This beloved film featuring The Muppets and adapted from Robert Louis Stevenson’s story turned 25 years old this week. Here, we take a look at why fans love it so much…
The adaptation: filled with humour and adventure, this was my first exposure to the story that Robert Louis Stevenson wrote – but a quick google suggests that the plot for the Muppet’s interpretation is remarkably faithful with a few tweaks here and there to add to the comedy. The screenplay keeps the spirit of adventure lively and exciting enough to keep the younger viewers engaged.

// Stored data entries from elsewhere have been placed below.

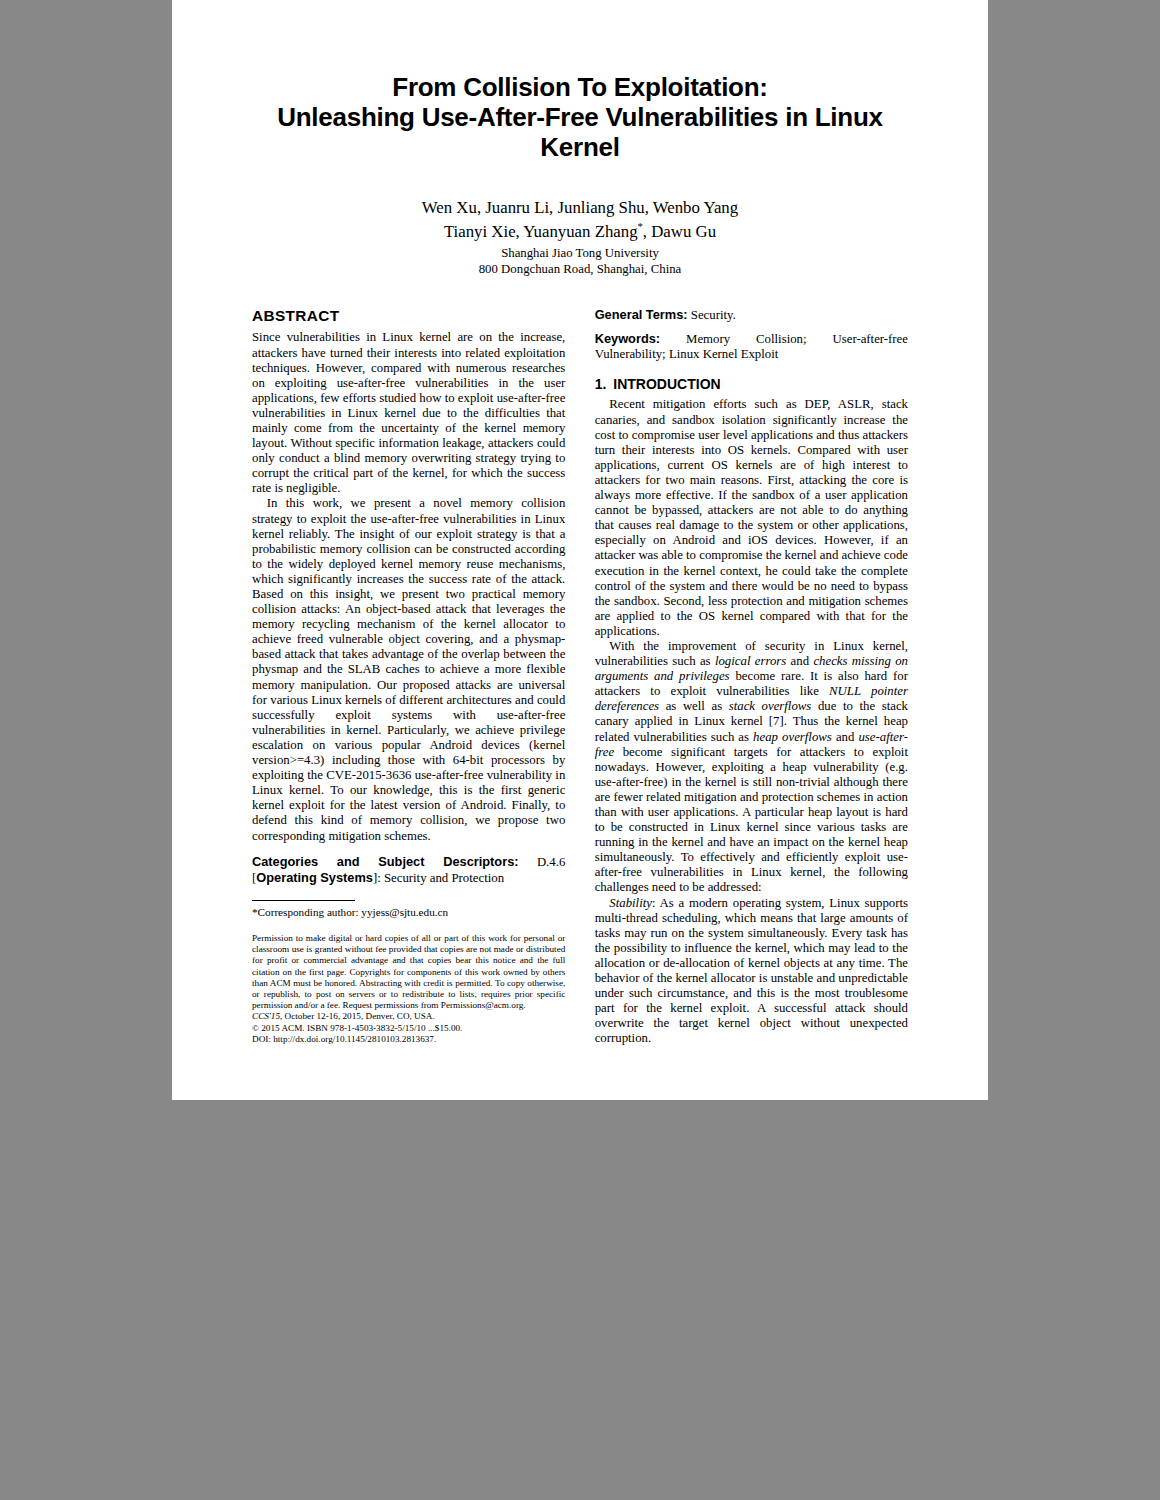From Collision To Exploitation:
Unleashing Use-After-Free Vulnerabilities in Linux Kernel
Wen Xu, Juanru Li, Junliang Shu, Wenbo Yang
Tianyi Xie, Yuanyuan Zhang*, Dawu Gu
Shanghai Jiao Tong University
800 Dongchuan Road, Shanghai, China
ABSTRACT
Since vulnerabilities in Linux kernel are on the increase, attackers have turned their interests into related exploitation techniques. However, compared with numerous researches on exploiting use-after-free vulnerabilities in the user applications, few efforts studied how to exploit use-after-free vulnerabilities in Linux kernel due to the difficulties that mainly come from the uncertainty of the kernel memory layout. Without specific information leakage, attackers could only conduct a blind memory overwriting strategy trying to corrupt the critical part of the kernel, for which the success rate is negligible.
In this work, we present a novel memory collision strategy to exploit the use-after-free vulnerabilities in Linux kernel reliably. The insight of our exploit strategy is that a probabilistic memory collision can be constructed according to the widely deployed kernel memory reuse mechanisms, which significantly increases the success rate of the attack. Based on this insight, we present two practical memory collision attacks: An object-based attack that leverages the memory recycling mechanism of the kernel allocator to achieve freed vulnerable object covering, and a physmap-based attack that takes advantage of the overlap between the physmap and the SLAB caches to achieve a more flexible memory manipulation. Our proposed attacks are universal for various Linux kernels of different architectures and could successfully exploit systems with use-after-free vulnerabilities in kernel. Particularly, we achieve privilege escalation on various popular Android devices (kernel version>=4.3) including those with 64-bit processors by exploiting the CVE-2015-3636 use-after-free vulnerability in Linux kernel. To our knowledge, this is the first generic kernel exploit for the latest version of Android. Finally, to defend this kind of memory collision, we propose two corresponding mitigation schemes.
Categories and Subject Descriptors: D.4.6 [Operating Systems]: Security and Protection
*Corresponding author: yyjess@sjtu.edu.cn
Permission to make digital or hard copies of all or part of this work for personal or classroom use is granted without fee provided that copies are not made or distributed for profit or commercial advantage and that copies bear this notice and the full citation on the first page. Copyrights for components of this work owned by others than ACM must be honored. Abstracting with credit is permitted. To copy otherwise, or republish, to post on servers or to redistribute to lists, requires prior specific permission and/or a fee. Request permissions from Permissions@acm.org.
CCS'15, October 12-16, 2015, Denver, CO, USA.
© 2015 ACM. ISBN 978-1-4503-3832-5/15/10 ...$15.00.
DOI: http://dx.doi.org/10.1145/2810103.2813637.
General Terms: Security.
Keywords: Memory Collision; User-after-free Vulnerability; Linux Kernel Exploit
1. INTRODUCTION
Recent mitigation efforts such as DEP, ASLR, stack canaries, and sandbox isolation significantly increase the cost to compromise user level applications and thus attackers turn their interests into OS kernels. Compared with user applications, current OS kernels are of high interest to attackers for two main reasons. First, attacking the core is always more effective. If the sandbox of a user application cannot be bypassed, attackers are not able to do anything that causes real damage to the system or other applications, especially on Android and iOS devices. However, if an attacker was able to compromise the kernel and achieve code execution in the kernel context, he could take the complete control of the system and there would be no need to bypass the sandbox. Second, less protection and mitigation schemes are applied to the OS kernel compared with that for the applications.
With the improvement of security in Linux kernel, vulnerabilities such as logical errors and checks missing on arguments and privileges become rare. It is also hard for attackers to exploit vulnerabilities like NULL pointer dereferences as well as stack overflows due to the stack canary applied in Linux kernel [7]. Thus the kernel heap related vulnerabilities such as heap overflows and use-after-free become significant targets for attackers to exploit nowadays. However, exploiting a heap vulnerability (e.g. use-after-free) in the kernel is still non-trivial although there are fewer related mitigation and protection schemes in action than with user applications. A particular heap layout is hard to be constructed in Linux kernel since various tasks are running in the kernel and have an impact on the kernel heap simultaneously. To effectively and efficiently exploit use-after-free vulnerabilities in Linux kernel, the following challenges need to be addressed:
Stability: As a modern operating system, Linux supports multi-thread scheduling, which means that large amounts of tasks may run on the system simultaneously. Every task has the possibility to influence the kernel, which may lead to the allocation or de-allocation of kernel objects at any time. The behavior of the kernel allocator is unstable and unpredictable under such circumstance, and this is the most troublesome part for the kernel exploit. A successful attack should overwrite the target kernel object without unexpected corruption.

The songs: of course, if you think of Muppet Treasure Island, there is one song in particular that will probably stick out in your mind – ‘Cabin Fever’. It is a crazy yet catchy song written by Barry Mann and Cynthia Weil that really captures the spirit of the film perfectly (as well as suiting these lockdown times). But there are other strong songs in there as well including ‘Shiver My Timbers‘ is a really bold and strong opening number that sweeps you into the story automatically. Meanwhile, ‘A Professional Pirate’ is filled with smart and witty lyrics and ‘Sailing for Adventure‘ is simply a joy to listen to. It is impossible not to watch this and not sing along to these songs.
The humour: whether your a child or an adult, there is always something to be found in Muppet Treasure Island to make you chuckle or laugh. It is filled with an endearing silliness that is very much part of its charm – Squire Trelawney (Fozzie Bear) describing the ocean as “the big blue wet thing” or Miss Piggy as Benjamina giving Smollett (Kermit the Frog) a good smack when she first sees him – it has all the trademarks of a classic Muppet film.
The cast: aside from the beloved muppets, there is actually a really strong human cast as well. Billy Connelly has some of the very best lines in the film during his short but memorable role as Billy Bones, while Jennifer Saunders puts in a typically hilarious performance as Mrs. Bluveridge (particularly as she fights off the pirates). Tim Curry as Long John Silver makes for a delightful scoundrel of a pirate, with just a hint of compassion to his character that keeps him balanced.
The overall joyful spirit of the film: from start to finish whether it is through the use of song, humour or the script, Muppet Treasure Island just exudes joy and is always guaranteed to leave you smiling. It is still one of the best Muppet films to date.